**Task brief**
Return copies of the lines below that mention "reset".

Machine-readable electronics designs
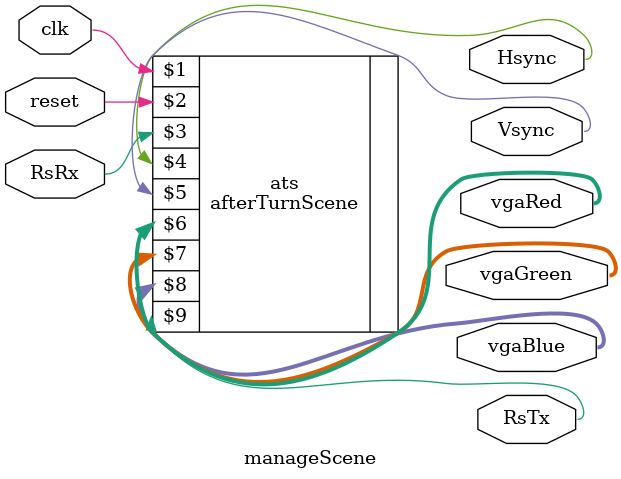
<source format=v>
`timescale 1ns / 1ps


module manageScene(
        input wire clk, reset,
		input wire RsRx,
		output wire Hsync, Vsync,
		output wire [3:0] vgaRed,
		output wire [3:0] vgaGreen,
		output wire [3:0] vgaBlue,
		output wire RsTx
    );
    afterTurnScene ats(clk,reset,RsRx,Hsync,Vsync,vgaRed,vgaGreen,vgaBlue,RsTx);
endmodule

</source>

**Your response**
        input wire clk, reset,
    afterTurnScene ats(clk,reset,RsRx,Hsync,Vsync,vgaRed,vgaGreen,vgaBlue,RsTx);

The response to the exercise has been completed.